Mes rêves étaient une cruelle rediffusion du passé. Je me voyais, fraîchement sortie de l'université, croisant le chemin d'un Adrien en difficulté. Il n'était qu'un gamin à l'époque, ambitieux mais perdu. Je lui avais offert mes maigres économies, cru en ses rêves fous. Il avait juré de me rembourser, de faire de moi sa reine. Puis il m'a retrouvée, des années plus tard, milliardaire autodidacte. Nous avons bâti Aetheris ensemble. Chaque nuit tardive, chaque ligne de code impossible, chaque victoire était la nôtre. Et puis... le scandale. Le délit d'initié. Mon choix. Mon sacrifice.

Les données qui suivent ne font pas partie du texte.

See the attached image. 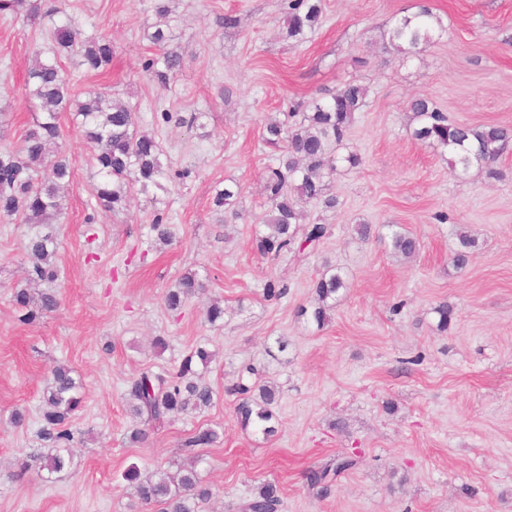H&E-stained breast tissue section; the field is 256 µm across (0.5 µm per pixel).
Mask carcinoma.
Returning <instances> with one entry per match:
<instances>
[{"label":"carcinoma","instance_id":"obj_1","mask_svg":"<svg viewBox=\"0 0 512 512\" xmlns=\"http://www.w3.org/2000/svg\"><path fill=\"white\" fill-rule=\"evenodd\" d=\"M44 0H0V13L24 15L35 21L44 17ZM286 38L300 43L314 29L322 14L321 0H288ZM441 22L427 5L418 12L398 19L388 31V41L399 54L417 53L420 46L433 43ZM56 45L54 57L39 61L25 80L26 98L36 111L33 126L17 149L0 148V217L19 224H34L40 230L26 237L22 255L28 263V283L53 282L57 279L55 265L56 238L53 225L62 214L60 191L69 183L73 163L61 147H53L60 138V117L64 112L72 120L90 148V160L97 169L98 183L93 187L96 203L118 212L125 209L132 198V188L145 191L151 186L162 187L165 177L160 161L161 149L155 137L138 128L136 110L126 104L109 100L94 92L79 93L58 57L75 54L79 65L88 72H98L112 62V42L102 36L81 34L65 19L55 24L52 31ZM158 50L145 64V72L161 85L182 65V56L168 49L169 30L160 26L148 35ZM367 88L348 83L326 100L314 101L303 113V123L290 127L282 121L265 126L266 144L282 148L278 164L266 170L264 194L269 212L263 229L252 238L253 248L262 256L277 257L291 251L299 259L307 258L328 235L324 224L303 223L301 203L315 201L326 209L338 204L337 197L326 192V178L337 170L340 161L355 168L360 158L349 153L340 158L336 147L355 120L356 113L365 105ZM410 112L416 127V139L427 141L448 152L451 171L465 172L474 165L496 159L512 142V130L500 125L474 127L451 122L446 112L428 97L411 100ZM241 195L236 182L224 185L214 197L220 211L237 216L234 206ZM460 249L455 264L465 266L475 239L467 234L459 236ZM394 254L410 259L420 250L419 241L398 228L391 232ZM203 288L197 273L184 274L166 295L169 309L177 310L185 300ZM348 288L346 275L330 269L312 285L313 300L300 310V316L321 328L330 320V311L339 295ZM14 305L22 312L21 320L32 323L59 307L54 292L34 295L29 288L13 292ZM213 353L199 345L181 362L172 375L143 370L128 384L127 405L140 427L129 436L130 442L139 443L147 429L156 422L174 420L182 414L210 406L214 391L202 374L194 369L195 363L207 368ZM257 370L246 365L238 372L234 391L240 395L236 416L243 427L253 426L264 436L277 433L279 422L274 408L280 399L278 388L252 380ZM79 384L73 370L60 364L51 371V379L44 391L41 427L38 438L54 452L32 455L40 468L61 473L71 464L70 455L61 452L71 447L74 435L67 427L71 416L80 408ZM220 435L212 427H200L186 441V447H208ZM357 459L351 455L338 456L314 467L306 473L309 489L323 498L330 495L336 478L354 468ZM125 481L134 487L143 504L156 503L160 512H201V505L212 496L211 488L204 484L194 469L175 477L160 475L144 478L137 465H130L123 473ZM280 505L278 486L265 482L257 487L244 505L245 512H277Z\"/></svg>","mask_w":512,"mask_h":512}]
</instances>
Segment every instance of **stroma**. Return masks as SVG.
I'll use <instances>...</instances> for the list:
<instances>
[{"label": "stroma", "mask_w": 512, "mask_h": 512, "mask_svg": "<svg viewBox=\"0 0 512 512\" xmlns=\"http://www.w3.org/2000/svg\"><path fill=\"white\" fill-rule=\"evenodd\" d=\"M167 3L169 46L183 61L163 86L144 72L155 54L146 34L161 23L154 0H55L82 34L112 42L100 76L61 57L73 82L133 106L164 170L189 176L106 210L92 195L89 148L63 113L60 144L74 172L55 226L51 288L61 307L28 324L12 295L27 284L21 242L30 227L0 220V512H142L122 478L132 463L147 476L196 464L213 492L208 512H241L264 482L279 485L280 512H512V145L491 166L451 172L446 153L413 138L408 110L426 96L452 121L512 126V0H431L442 29L406 57L386 32L419 0H322L319 26L300 43L285 36V0ZM227 15L235 25H223ZM54 22L0 14V147H18L32 122L26 71L52 57ZM349 82L369 93L337 151L361 163L330 179L335 209L305 207L329 235L299 263L259 255L251 240L267 210L263 176L279 154L262 139L266 123ZM164 112L175 121L163 122ZM230 181L242 187L238 215L221 224L213 196ZM160 211L171 226L166 245L150 231ZM360 222L409 231L418 256L403 261L388 240H360ZM463 229L478 246L459 269ZM330 267L349 287L320 328L298 309ZM189 271L203 289L169 310L168 290ZM270 281L287 295L266 299ZM215 299L225 314L212 325L205 312ZM443 302L454 308L445 331L434 312ZM159 336L162 351L151 345ZM199 344L215 353L204 373L212 405L130 443L129 379L172 371ZM59 363L81 381L83 404L70 420L72 462L51 475L27 461ZM247 364L281 391L268 438L241 427L226 391ZM17 408L20 427L9 420ZM206 425L218 429L216 445L186 447ZM352 453L356 467L328 497L309 491L310 468Z\"/></svg>", "instance_id": "1"}]
</instances>
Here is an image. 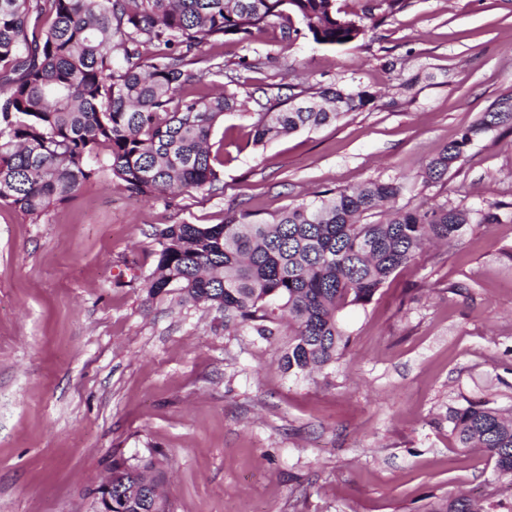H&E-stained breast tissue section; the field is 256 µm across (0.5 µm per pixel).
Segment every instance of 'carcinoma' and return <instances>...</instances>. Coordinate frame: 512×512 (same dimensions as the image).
<instances>
[{"instance_id": "carcinoma-1", "label": "carcinoma", "mask_w": 512, "mask_h": 512, "mask_svg": "<svg viewBox=\"0 0 512 512\" xmlns=\"http://www.w3.org/2000/svg\"><path fill=\"white\" fill-rule=\"evenodd\" d=\"M294 16L303 28L293 27ZM275 21L288 38L325 46L363 34L335 0H0V203L37 224L103 177L144 197L213 191L223 161L210 137L242 103L240 77L202 48L248 44ZM147 46L157 52L145 54ZM208 74L225 75L224 89L184 93ZM369 98L336 88L292 92L285 107L256 113L252 143L335 123ZM505 125L512 126L511 99L425 163L424 183L442 181L478 135ZM401 192L395 179L371 181L327 189L268 218L242 212L223 224L166 225L154 233L156 262L144 287L151 297L177 291L224 314V328L262 338L286 318L284 368L294 375L333 368L349 346L346 308L369 304L426 244L458 242L501 222L497 212L446 202L423 211L393 206L385 220L363 221ZM447 419L458 447L485 449L497 479L512 484V415L483 403L450 408ZM160 456L112 461V487L97 490L112 512H169ZM424 512H512V496L482 510L463 493L432 494Z\"/></svg>"}]
</instances>
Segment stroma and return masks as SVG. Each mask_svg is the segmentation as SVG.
I'll return each instance as SVG.
<instances>
[{
    "label": "stroma",
    "mask_w": 512,
    "mask_h": 512,
    "mask_svg": "<svg viewBox=\"0 0 512 512\" xmlns=\"http://www.w3.org/2000/svg\"><path fill=\"white\" fill-rule=\"evenodd\" d=\"M336 0L361 16L351 44L282 39L272 26L217 52L246 112L210 143L223 188L162 199L107 181L31 223L0 204V512H96L113 458L164 453L170 512H422L429 494L500 489L479 448H458L449 408L512 410V221L432 247L366 306L347 309L349 351L294 377L287 325L228 333L221 313L149 297L155 228L260 218L327 188L395 179L396 205L512 204V129L483 134L447 177L423 164L512 97V0ZM271 55L259 70L242 59ZM372 99L335 124L256 147L251 112L279 88Z\"/></svg>",
    "instance_id": "stroma-1"
}]
</instances>
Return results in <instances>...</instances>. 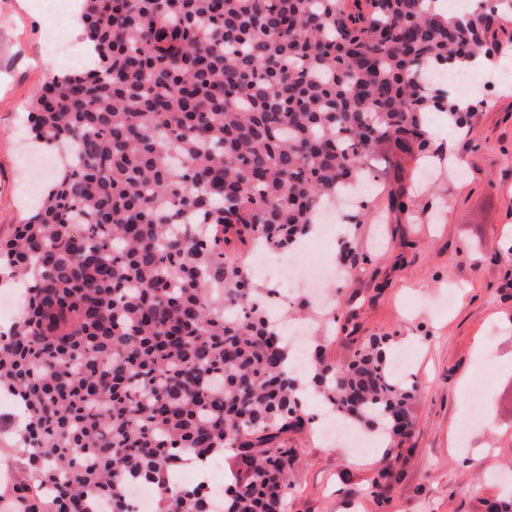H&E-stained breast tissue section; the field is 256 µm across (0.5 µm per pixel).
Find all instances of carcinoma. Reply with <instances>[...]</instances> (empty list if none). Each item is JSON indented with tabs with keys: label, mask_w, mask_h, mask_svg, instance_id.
<instances>
[{
	"label": "carcinoma",
	"mask_w": 512,
	"mask_h": 512,
	"mask_svg": "<svg viewBox=\"0 0 512 512\" xmlns=\"http://www.w3.org/2000/svg\"><path fill=\"white\" fill-rule=\"evenodd\" d=\"M95 66L46 81L26 114L32 137L75 157L36 212L0 242V280L27 289L0 332V392L24 468L3 495L20 512H133L134 483L157 512H283L296 449L312 421L268 322L269 289L224 252L290 250L321 204L379 175L382 141L441 166L424 115L460 127L435 68L512 50V0L450 14L442 0H81ZM405 186L387 210L410 213ZM351 272L354 248L339 245ZM221 283L223 295L208 281ZM390 337L347 363L311 355V385L353 426L408 437L418 384L393 377ZM233 448L245 470L215 499L170 491L186 459ZM373 481L383 495L399 455ZM135 512H156L157 490L150 484H135L130 491Z\"/></svg>",
	"instance_id": "1"
}]
</instances>
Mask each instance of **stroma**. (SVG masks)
I'll return each instance as SVG.
<instances>
[{"mask_svg": "<svg viewBox=\"0 0 512 512\" xmlns=\"http://www.w3.org/2000/svg\"><path fill=\"white\" fill-rule=\"evenodd\" d=\"M0 0V241L21 224L26 201L18 116L50 76L41 59L45 27L67 30L66 17ZM483 101L469 128L458 130L434 114L435 144L463 166L414 188L409 218L360 225L358 266L335 290L356 331L326 330V354L346 361L365 339L392 336L396 349L415 348L413 372L423 387L413 404L412 435L401 447L389 500L376 498L372 480L384 451L352 456L317 441L289 436L298 449L284 512H485V500L512 494V87L494 74L474 78ZM494 338L495 357L476 349ZM485 381L498 423L460 445L470 390Z\"/></svg>", "mask_w": 512, "mask_h": 512, "instance_id": "stroma-1", "label": "stroma"}]
</instances>
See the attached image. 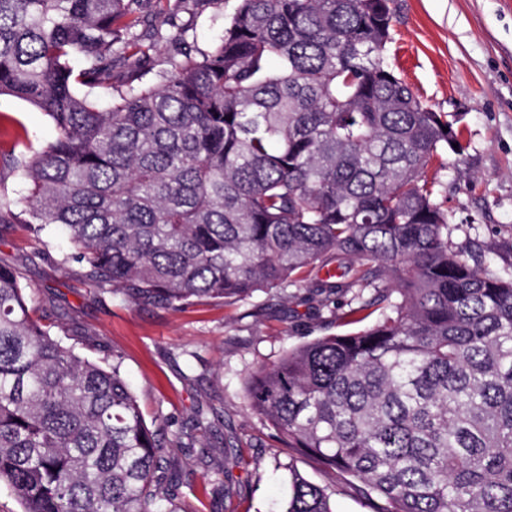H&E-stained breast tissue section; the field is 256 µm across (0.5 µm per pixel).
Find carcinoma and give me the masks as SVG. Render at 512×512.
Listing matches in <instances>:
<instances>
[{
  "label": "carcinoma",
  "instance_id": "cac0c4a2",
  "mask_svg": "<svg viewBox=\"0 0 512 512\" xmlns=\"http://www.w3.org/2000/svg\"><path fill=\"white\" fill-rule=\"evenodd\" d=\"M136 2L0 0V97L54 127L16 161L15 218L62 226L91 286L170 307L325 272L343 331L252 371L247 409L373 512H512V272L448 238L429 169L469 144L395 75L394 0H236L209 50L104 108L76 85L142 52ZM26 289L0 265V483L23 512H184L120 365L53 338ZM278 512L333 493L291 469Z\"/></svg>",
  "mask_w": 512,
  "mask_h": 512
}]
</instances>
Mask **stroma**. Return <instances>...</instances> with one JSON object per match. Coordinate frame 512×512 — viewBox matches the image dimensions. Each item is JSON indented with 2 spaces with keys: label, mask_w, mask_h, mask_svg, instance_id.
<instances>
[{
  "label": "stroma",
  "mask_w": 512,
  "mask_h": 512,
  "mask_svg": "<svg viewBox=\"0 0 512 512\" xmlns=\"http://www.w3.org/2000/svg\"><path fill=\"white\" fill-rule=\"evenodd\" d=\"M235 0H139L136 29L149 52L138 64L115 63L113 84L130 67L153 82L170 57L208 49ZM391 65L438 112L459 113L469 143L441 177L448 182L450 238L478 244L494 271L512 270V0H396ZM184 30L183 41L155 43V31ZM49 118L0 97V187L22 201L25 184L11 155L53 136ZM0 264L18 270L32 318L76 353L121 371L136 390L149 427L162 428L166 461L179 470L186 512L196 496L225 481L234 494L209 496L208 512H275L288 493V471L335 490L336 512H370L336 470L274 442L245 408L244 377L290 344L335 333L334 305L315 289V274L286 291L238 302L203 300L179 308L136 303L89 286L55 227L33 232L0 223ZM217 409L221 425L195 426L198 409ZM233 437L234 462L222 441Z\"/></svg>",
  "instance_id": "1"
}]
</instances>
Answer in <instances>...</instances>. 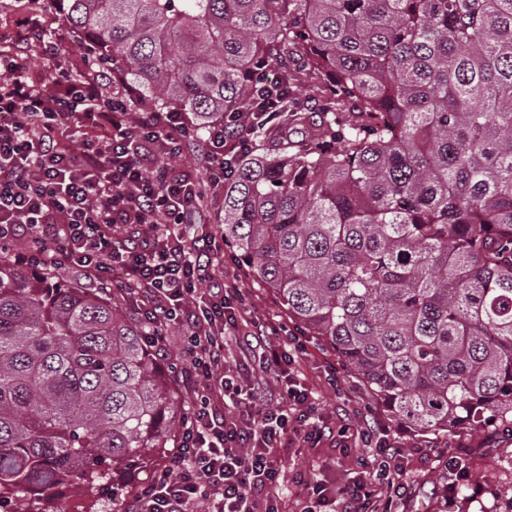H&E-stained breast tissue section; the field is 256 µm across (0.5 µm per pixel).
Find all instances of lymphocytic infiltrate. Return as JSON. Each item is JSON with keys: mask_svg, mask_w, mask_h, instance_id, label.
<instances>
[{"mask_svg": "<svg viewBox=\"0 0 512 512\" xmlns=\"http://www.w3.org/2000/svg\"><path fill=\"white\" fill-rule=\"evenodd\" d=\"M24 47L0 49V249L25 242L20 264L79 267L133 297L167 352V327L185 331L181 384L196 403L159 469L128 512H280L278 480L293 448L326 435L311 391L292 371L303 344L280 327L255 326L239 279L224 266V227L189 235L205 195L224 190L232 159L252 146L250 126L270 112H232L197 124L188 112L132 111L138 93L121 75L77 78L31 72ZM81 142L57 137L63 126ZM207 149L198 170L196 143ZM234 338L237 362L224 350ZM355 481L311 484L303 512H395L409 486L403 451L359 432Z\"/></svg>", "mask_w": 512, "mask_h": 512, "instance_id": "lymphocytic-infiltrate-1", "label": "lymphocytic infiltrate"}]
</instances>
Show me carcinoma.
<instances>
[{
	"label": "carcinoma",
	"instance_id": "cac0c4a2",
	"mask_svg": "<svg viewBox=\"0 0 512 512\" xmlns=\"http://www.w3.org/2000/svg\"><path fill=\"white\" fill-rule=\"evenodd\" d=\"M143 106L275 112L224 180V245L388 415L512 422V0H67ZM325 84L314 119L295 70ZM282 78L272 103L256 78ZM103 293L0 260V507L158 456L185 421Z\"/></svg>",
	"mask_w": 512,
	"mask_h": 512
}]
</instances>
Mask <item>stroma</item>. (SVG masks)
Instances as JSON below:
<instances>
[{
  "label": "stroma",
  "mask_w": 512,
  "mask_h": 512,
  "mask_svg": "<svg viewBox=\"0 0 512 512\" xmlns=\"http://www.w3.org/2000/svg\"><path fill=\"white\" fill-rule=\"evenodd\" d=\"M296 372L312 389L318 413L332 433L318 447L296 449L285 462L279 480L283 512H300L307 498L306 489L298 483L299 475L337 488L351 483L353 472L343 461L344 448L337 431L344 416L355 411L378 420L390 438L410 452V486L399 503V512H486L493 505L484 492L486 483L512 488V434L504 428L463 430L437 438L411 434L382 411L333 350L315 340L299 355ZM169 461L165 454L110 472L93 497L85 495L80 485L71 484L40 496L39 507L41 512H63L67 500L79 496L84 500V512H127L128 501ZM452 462L468 474L459 492L448 490L445 480Z\"/></svg>",
  "instance_id": "1"
}]
</instances>
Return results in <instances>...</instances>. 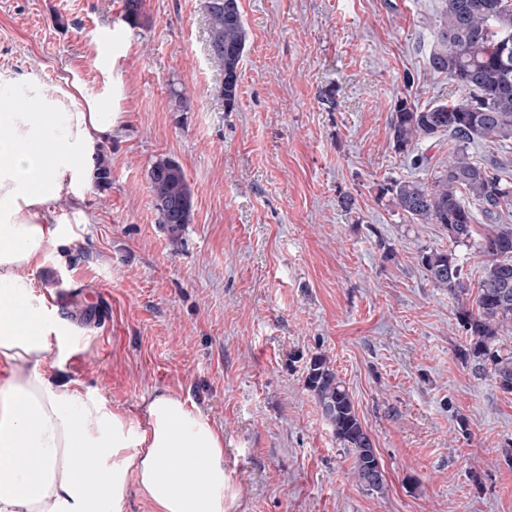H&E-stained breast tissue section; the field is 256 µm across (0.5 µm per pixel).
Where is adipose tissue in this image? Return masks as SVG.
I'll list each match as a JSON object with an SVG mask.
<instances>
[{
	"instance_id": "1",
	"label": "adipose tissue",
	"mask_w": 512,
	"mask_h": 512,
	"mask_svg": "<svg viewBox=\"0 0 512 512\" xmlns=\"http://www.w3.org/2000/svg\"><path fill=\"white\" fill-rule=\"evenodd\" d=\"M0 512H226L224 432L169 390L143 420L64 382L34 276L61 240L51 204L91 177L112 139L108 97L76 77L49 85L0 70Z\"/></svg>"
}]
</instances>
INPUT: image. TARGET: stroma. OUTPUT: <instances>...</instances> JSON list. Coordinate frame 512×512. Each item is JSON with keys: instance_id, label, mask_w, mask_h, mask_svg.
Instances as JSON below:
<instances>
[{"instance_id": "1", "label": "stroma", "mask_w": 512, "mask_h": 512, "mask_svg": "<svg viewBox=\"0 0 512 512\" xmlns=\"http://www.w3.org/2000/svg\"><path fill=\"white\" fill-rule=\"evenodd\" d=\"M0 0V69L48 84L73 70L111 95L119 130L98 190L73 183L36 284L69 380L140 418L167 388L224 430L228 512H512V394L461 351L488 262L479 244L402 215L412 176L390 139L398 99L457 98L431 74L442 0H239L235 110L208 55L202 0ZM178 161L193 216L171 236L148 169ZM88 223H80V215ZM452 251L468 295L434 287L420 250ZM323 356L384 468L376 493L305 387Z\"/></svg>"}]
</instances>
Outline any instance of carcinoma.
Masks as SVG:
<instances>
[{
	"mask_svg": "<svg viewBox=\"0 0 512 512\" xmlns=\"http://www.w3.org/2000/svg\"><path fill=\"white\" fill-rule=\"evenodd\" d=\"M209 27V56L224 72V107L235 108L239 65L246 32L239 0H204ZM124 20L141 25L142 0H125ZM512 0H443L437 40L427 56V67L443 75L461 91L447 103L420 107L402 98L396 103L389 128L395 150L415 169L429 168L426 153L415 152L419 142L448 136V163L431 172V178L393 179L382 193L396 208L420 224H440L455 243L472 236L475 213L500 219L502 205L512 201V180L503 175L500 162L479 163L469 147L494 139L500 148L512 149ZM110 168L98 158L93 180L102 188L109 183ZM149 180L159 222L172 235L190 223L193 194L182 166L159 157L149 169ZM489 257L479 282L473 310L460 313L471 340L464 357L478 374L491 373L498 387L512 393V349L500 343L501 331L512 326V225L503 224L481 243ZM420 262L432 283L456 297L468 293L463 268L450 251L423 249ZM306 388L316 397L324 419L336 439L353 454V475L368 491L385 487L384 469L373 451L370 435L355 410L348 389L322 356L310 359Z\"/></svg>",
	"mask_w": 512,
	"mask_h": 512,
	"instance_id": "carcinoma-1",
	"label": "carcinoma"
}]
</instances>
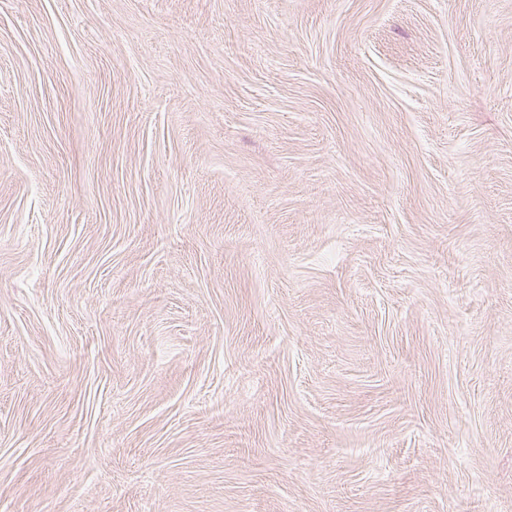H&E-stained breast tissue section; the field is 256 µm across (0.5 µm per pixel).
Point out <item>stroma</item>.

« Épouse-moi, Alix », avait-il plaidé dans la salle d'audience stérile, les yeux remplis de larmes, « je t'attendrai. Cinq ans, une vie, peu importe. Tu es tout pour moi. »
Je me suis réveillée, le visage trempé de larmes, la douleur fantôme de sa trahison une nouvelle plaie. Mon bras me lançait, la brûlure du porridge d'Eva un rappel constant et ardent. Mon corps était lourd, meurtri, usé. Quelle idiote j'avais été.
Je me suis traînée hors du lit. La maison était silencieuse. Adrien et Eva étaient partis. Sur ma table de chevet, une serviette en papier pliée. L'écriture d'Adrien. « Alix, tant que tu te comporteras bien et que tu garderas Eva calme, tout ce que tu veux est à toi. Nous pouvons être une famille. »
Une famille. J'ai ricané, un son sec et sans humour. J'ai déchiré la serviette en mille morceaux, les jetant dans les toilettes. Une famille ? Avec cette vipère et son enfant parasite ? Jamais.
Mon bras hurlait de douleur. J'avais besoin d'un médecin. J'ai appelé un taxi, donnant au chauffeur l'adresse d'une petite clinique discrète que je connaissais. Le médecin, une femme âgée et gentille, a nettoyé et pansé la plaie sans poser trop de questions. Au moment de payer, l'infirmière m'a tendu un dossier. « Le dossier médical de Monsieur de la Roche », a-t-elle dit. « Il l'a laissé ici le mois dernier. »
Ma main a tremblé en le prenant. Pourquoi Adrien laisserait-il son dossier médical ici ? La curiosité, morbide et rebelle, m'a piquée. J'ai tâtonné avec le fermoir, et le dossier s'est ouvert d'un coup, des papiers s'éparpillant sur le sol. Mes yeux sont tombés sur une phrase en gras, accablante : « Azoospermie – infertilité permanente. »
Ma respiration s'est bloquée. Infertilité. Adrien était stérile. Le bébé d'Eva... ce n'était pas le sien.
La prise de conscience m'a frappée comme un coup de poing. Tous les mensonges, la manipulation, la douleur qu'il m'avait infligée pour un enfant qui n'était même pas le sien ! Mon esprit a revu le visage furieux d'Adrien, ses accusations, son rejet froid. Tout ça pour un mensonge. L'ironie était si immense, si cruelle, que j'ai failli rire. Mais le rire s'est coincé dans ma gorge, se transformant en un sanglot étranglé qui me brûlait les yeux.
C'était son karma. C'était son châtiment.
J'ai soigneusement rassemblé les papiers, plié le rapport et l'ai glissé dans le dossier. Je devais être calme. Je devais être intelligente.
Mon téléphone a vibré. Adrien. J'ai répondu, ma voix étonnamment stable. « Je suis à la clinique », ai-je déclaré, sans plus d'explication.
« Ramène-toi ici maintenant, Alix. » Sa voix était tranchante, impatiente. « J'ai besoin de toi. »
J'ai senti une vague de dégoût. Il avait besoin de moi. Toujours besoin de moi. Mais il ne me voyait jamais. Le vide dans mon cœur s'est solidifié en une résolution froide. C'était un imbécile aveugle, mené par le bout du nez par un serpent rusé. Et moi, la loyale, j'avais payé le prix. J'en avais fini de payer. Il était temps pour lui de le faire.